## Information shown

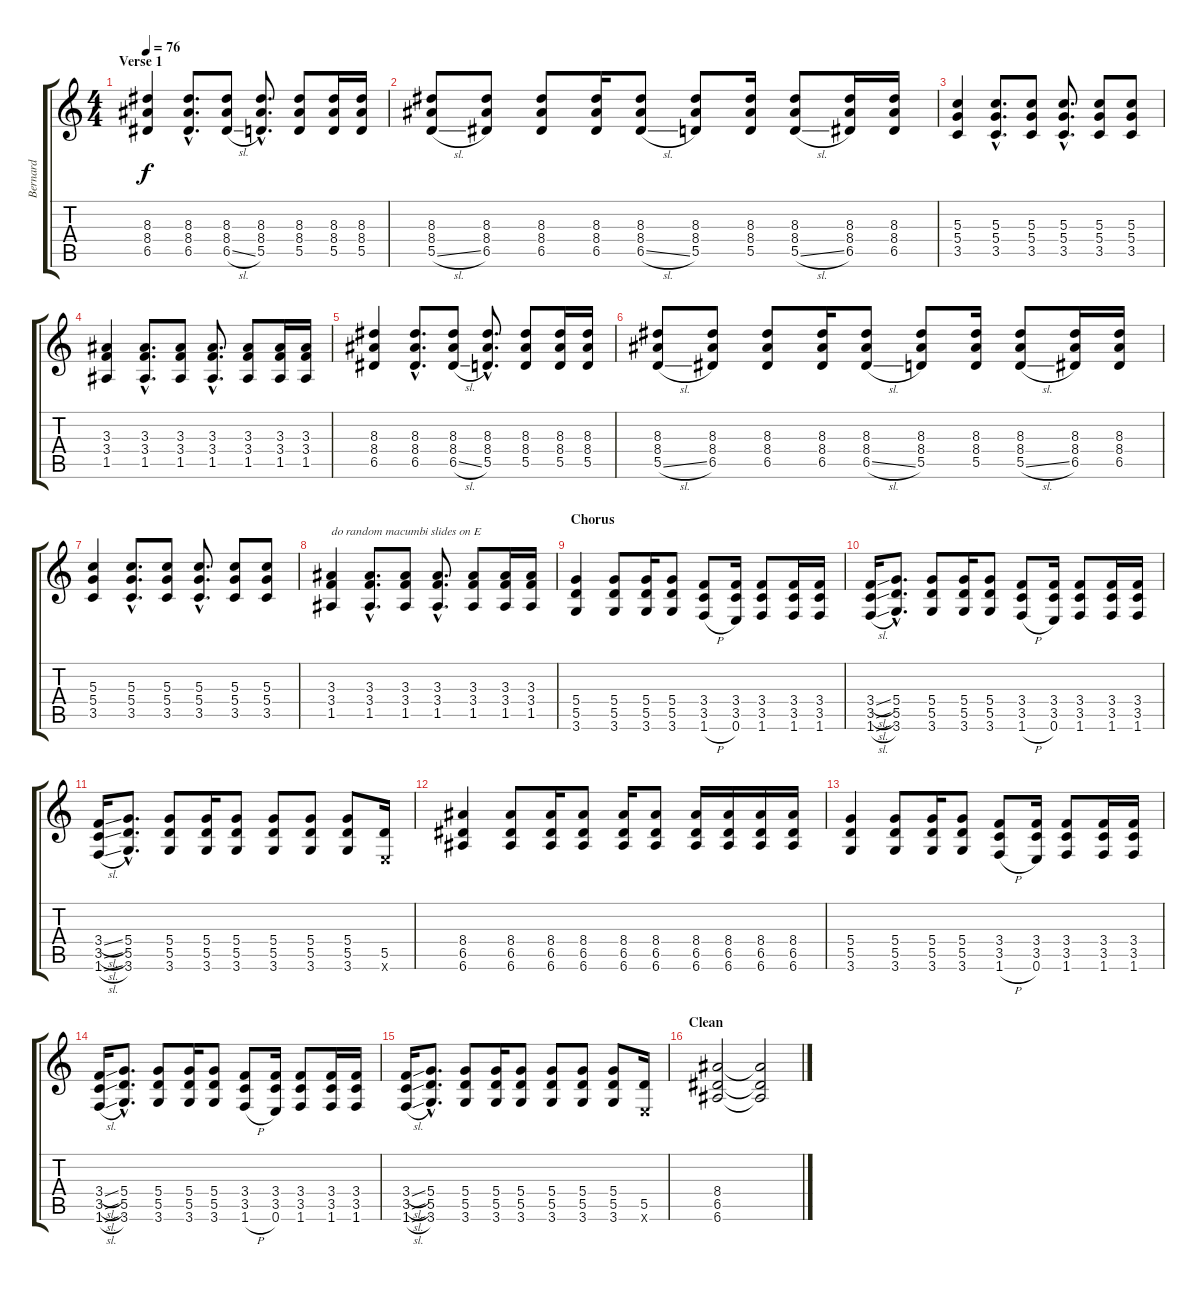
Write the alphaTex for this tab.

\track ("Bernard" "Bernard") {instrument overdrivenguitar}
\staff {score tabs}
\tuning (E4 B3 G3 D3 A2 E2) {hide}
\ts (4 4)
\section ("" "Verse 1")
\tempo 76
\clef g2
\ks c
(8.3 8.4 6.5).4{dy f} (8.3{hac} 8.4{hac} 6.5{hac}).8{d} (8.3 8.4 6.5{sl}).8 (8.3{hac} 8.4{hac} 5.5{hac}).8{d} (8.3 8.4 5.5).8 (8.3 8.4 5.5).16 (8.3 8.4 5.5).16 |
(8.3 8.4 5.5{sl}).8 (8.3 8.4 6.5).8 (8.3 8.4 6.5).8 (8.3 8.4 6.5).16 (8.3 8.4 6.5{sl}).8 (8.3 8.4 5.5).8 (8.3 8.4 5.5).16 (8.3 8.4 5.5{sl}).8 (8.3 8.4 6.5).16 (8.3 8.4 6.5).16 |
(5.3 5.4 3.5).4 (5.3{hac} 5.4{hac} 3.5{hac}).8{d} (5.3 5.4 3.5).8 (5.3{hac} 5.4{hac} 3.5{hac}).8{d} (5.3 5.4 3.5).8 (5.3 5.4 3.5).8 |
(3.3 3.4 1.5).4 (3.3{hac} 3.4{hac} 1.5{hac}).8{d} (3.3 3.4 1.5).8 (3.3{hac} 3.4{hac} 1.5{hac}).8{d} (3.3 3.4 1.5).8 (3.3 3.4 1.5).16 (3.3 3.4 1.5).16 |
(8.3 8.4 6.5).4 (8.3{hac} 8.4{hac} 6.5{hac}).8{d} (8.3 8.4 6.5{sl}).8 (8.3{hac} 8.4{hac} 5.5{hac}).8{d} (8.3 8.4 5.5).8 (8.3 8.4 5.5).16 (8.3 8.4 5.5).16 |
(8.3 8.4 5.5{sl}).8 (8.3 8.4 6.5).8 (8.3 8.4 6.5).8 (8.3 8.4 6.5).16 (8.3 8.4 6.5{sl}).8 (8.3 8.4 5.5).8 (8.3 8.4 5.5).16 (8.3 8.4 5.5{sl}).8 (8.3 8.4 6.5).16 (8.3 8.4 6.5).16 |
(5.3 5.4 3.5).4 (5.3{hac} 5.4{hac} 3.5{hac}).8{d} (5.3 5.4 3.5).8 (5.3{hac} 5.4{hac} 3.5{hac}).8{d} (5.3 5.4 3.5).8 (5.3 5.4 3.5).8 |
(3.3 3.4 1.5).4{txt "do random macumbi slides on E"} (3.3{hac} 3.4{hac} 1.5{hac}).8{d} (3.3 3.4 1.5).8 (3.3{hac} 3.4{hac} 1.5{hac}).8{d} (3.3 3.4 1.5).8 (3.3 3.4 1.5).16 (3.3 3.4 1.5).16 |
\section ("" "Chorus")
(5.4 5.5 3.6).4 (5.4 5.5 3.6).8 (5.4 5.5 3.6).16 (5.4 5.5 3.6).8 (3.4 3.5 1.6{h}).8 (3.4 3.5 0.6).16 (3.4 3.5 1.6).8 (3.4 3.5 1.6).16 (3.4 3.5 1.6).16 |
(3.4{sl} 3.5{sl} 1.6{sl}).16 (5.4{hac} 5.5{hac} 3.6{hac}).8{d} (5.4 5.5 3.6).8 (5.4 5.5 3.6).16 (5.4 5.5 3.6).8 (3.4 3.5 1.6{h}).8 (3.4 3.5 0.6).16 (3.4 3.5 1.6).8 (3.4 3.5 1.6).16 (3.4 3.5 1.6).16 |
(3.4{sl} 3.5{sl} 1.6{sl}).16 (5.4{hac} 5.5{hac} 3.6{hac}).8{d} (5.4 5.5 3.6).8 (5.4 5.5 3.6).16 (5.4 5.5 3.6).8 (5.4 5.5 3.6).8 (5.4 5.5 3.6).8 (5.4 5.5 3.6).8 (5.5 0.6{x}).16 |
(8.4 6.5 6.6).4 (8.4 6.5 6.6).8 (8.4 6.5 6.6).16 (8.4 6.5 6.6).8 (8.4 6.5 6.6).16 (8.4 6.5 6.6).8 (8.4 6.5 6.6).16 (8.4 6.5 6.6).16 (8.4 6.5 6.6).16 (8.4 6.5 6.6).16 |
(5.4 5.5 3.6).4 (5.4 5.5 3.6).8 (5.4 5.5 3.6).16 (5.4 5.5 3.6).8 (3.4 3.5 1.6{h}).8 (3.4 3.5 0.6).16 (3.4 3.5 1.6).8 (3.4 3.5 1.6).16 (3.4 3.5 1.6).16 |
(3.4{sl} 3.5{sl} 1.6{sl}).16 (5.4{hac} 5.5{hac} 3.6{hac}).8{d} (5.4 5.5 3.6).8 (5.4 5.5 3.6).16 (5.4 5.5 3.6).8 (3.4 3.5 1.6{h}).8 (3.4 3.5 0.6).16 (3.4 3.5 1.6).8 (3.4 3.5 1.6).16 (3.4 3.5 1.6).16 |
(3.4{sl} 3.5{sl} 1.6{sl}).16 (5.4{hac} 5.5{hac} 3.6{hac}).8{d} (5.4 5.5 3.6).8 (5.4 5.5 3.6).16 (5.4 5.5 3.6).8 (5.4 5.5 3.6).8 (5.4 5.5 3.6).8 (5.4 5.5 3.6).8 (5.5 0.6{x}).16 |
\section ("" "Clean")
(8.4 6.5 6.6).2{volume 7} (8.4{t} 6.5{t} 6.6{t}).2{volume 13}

--

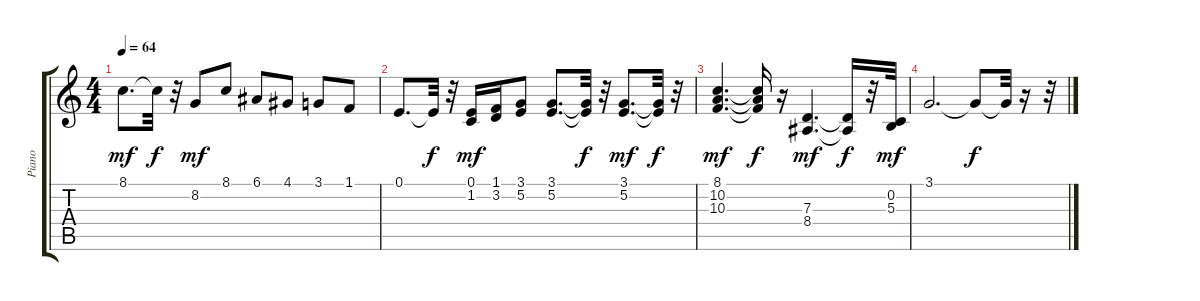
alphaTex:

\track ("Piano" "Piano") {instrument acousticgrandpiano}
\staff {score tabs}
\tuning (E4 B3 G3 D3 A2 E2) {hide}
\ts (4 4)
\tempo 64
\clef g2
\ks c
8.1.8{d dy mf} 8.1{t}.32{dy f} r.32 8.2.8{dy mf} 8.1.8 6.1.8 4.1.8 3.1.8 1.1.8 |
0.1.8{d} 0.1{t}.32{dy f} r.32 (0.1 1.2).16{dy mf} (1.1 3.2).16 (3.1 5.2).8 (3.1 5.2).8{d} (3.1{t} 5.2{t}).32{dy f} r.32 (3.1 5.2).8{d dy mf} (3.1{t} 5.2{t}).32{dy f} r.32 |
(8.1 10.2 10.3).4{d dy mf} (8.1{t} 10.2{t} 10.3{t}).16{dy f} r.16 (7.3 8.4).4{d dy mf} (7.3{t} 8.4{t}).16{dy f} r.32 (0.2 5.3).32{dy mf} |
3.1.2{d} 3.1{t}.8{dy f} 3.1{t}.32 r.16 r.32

## What this task involves
Copy in full every line of the data above that contains the string "track".

## Correct answer
\track ("Bernard" "Bernard") {instrument overdrivenguitar}
\track ("Piano" "Piano") {instrument acousticgrandpiano}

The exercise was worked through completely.